_Exercise directions_
Through the last line of the entries, please copy every line exactly, starting with the one that contains "Scale time by".
+++ Given entries +++
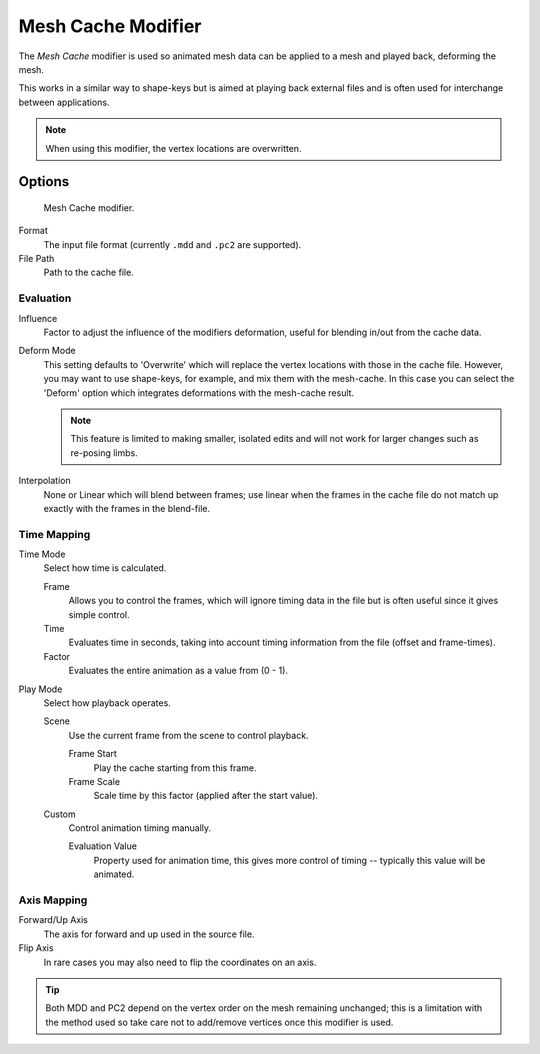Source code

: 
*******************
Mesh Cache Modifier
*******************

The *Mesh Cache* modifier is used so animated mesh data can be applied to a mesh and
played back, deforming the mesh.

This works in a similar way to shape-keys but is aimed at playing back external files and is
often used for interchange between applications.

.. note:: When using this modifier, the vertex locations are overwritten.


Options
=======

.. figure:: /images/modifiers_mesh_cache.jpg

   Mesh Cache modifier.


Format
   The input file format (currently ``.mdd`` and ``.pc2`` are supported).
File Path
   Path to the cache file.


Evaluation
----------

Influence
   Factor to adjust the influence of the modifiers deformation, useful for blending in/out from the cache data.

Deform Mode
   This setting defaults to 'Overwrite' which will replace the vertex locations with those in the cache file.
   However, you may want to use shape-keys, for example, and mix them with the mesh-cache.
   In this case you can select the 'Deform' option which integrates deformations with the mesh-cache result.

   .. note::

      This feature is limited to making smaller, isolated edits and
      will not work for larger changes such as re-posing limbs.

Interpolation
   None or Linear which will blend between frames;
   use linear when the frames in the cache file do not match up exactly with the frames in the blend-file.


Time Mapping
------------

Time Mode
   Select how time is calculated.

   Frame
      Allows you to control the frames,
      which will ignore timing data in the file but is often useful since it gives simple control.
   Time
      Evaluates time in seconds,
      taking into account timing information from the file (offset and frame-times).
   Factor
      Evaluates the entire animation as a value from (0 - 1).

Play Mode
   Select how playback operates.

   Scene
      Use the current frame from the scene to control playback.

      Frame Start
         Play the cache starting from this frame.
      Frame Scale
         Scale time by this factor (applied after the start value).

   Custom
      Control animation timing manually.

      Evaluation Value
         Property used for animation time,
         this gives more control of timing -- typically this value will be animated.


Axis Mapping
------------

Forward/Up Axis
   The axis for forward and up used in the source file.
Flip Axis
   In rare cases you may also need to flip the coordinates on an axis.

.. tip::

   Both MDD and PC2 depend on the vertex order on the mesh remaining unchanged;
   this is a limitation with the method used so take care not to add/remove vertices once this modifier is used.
+++
_Written answer_
         Scale time by this factor (applied after the start value).

   Custom
      Control animation timing manually.

      Evaluation Value
         Property used for animation time,
         this gives more control of timing -- typically this value will be animated.


Axis Mapping
------------

Forward/Up Axis
   The axis for forward and up used in the source file.
Flip Axis
   In rare cases you may also need to flip the coordinates on an axis.

.. tip::

   Both MDD and PC2 depend on the vertex order on the mesh remaining unchanged;
   this is a limitation with the method used so take care not to add/remove vertices once this modifier is used.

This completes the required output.